** Input data follows **
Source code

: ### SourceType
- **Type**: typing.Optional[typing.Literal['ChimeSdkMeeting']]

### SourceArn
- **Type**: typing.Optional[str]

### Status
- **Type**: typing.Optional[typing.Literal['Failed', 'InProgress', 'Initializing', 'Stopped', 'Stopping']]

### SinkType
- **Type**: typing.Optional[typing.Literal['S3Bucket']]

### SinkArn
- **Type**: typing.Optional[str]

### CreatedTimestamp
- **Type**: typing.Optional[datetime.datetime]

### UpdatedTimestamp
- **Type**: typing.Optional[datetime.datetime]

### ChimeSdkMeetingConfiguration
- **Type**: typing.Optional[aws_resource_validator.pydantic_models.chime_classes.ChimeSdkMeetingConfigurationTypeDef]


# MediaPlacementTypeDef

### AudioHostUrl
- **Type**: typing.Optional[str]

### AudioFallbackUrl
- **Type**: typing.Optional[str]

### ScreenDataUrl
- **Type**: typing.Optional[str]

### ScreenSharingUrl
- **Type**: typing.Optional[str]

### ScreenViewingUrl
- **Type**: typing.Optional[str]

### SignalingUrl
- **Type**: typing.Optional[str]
** End of Input data **
An exact copy of the listing above is what is wanted.

Source code

: ### SourceType
- **Type**: typing.Optional[typing.Literal['ChimeSdkMeeting']]

### SourceArn
- **Type**: typing.Optional[str]

### Status
- **Type**: typing.Optional[typing.Literal['Failed', 'InProgress', 'Initializing', 'Stopped', 'Stopping']]

### SinkType
- **Type**: typing.Optional[typing.Literal['S3Bucket']]

### SinkArn
- **Type**: typing.Optional[str]

### CreatedTimestamp
- **Type**: typing.Optional[datetime.datetime]

### UpdatedTimestamp
- **Type**: typing.Optional[datetime.datetime]

### ChimeSdkMeetingConfiguration
- **Type**: typing.Optional[aws_resource_validator.pydantic_models.chime_classes.ChimeSdkMeetingConfigurationTypeDef]


# MediaPlacementTypeDef

### AudioHostUrl
- **Type**: typing.Optional[str]

### AudioFallbackUrl
- **Type**: typing.Optional[str]

### ScreenDataUrl
- **Type**: typing.Optional[str]

### ScreenSharingUrl
- **Type**: typing.Optional[str]

### ScreenViewingUrl
- **Type**: typing.Optional[str]

### SignalingUrl
- **Type**: typing.Optional[str]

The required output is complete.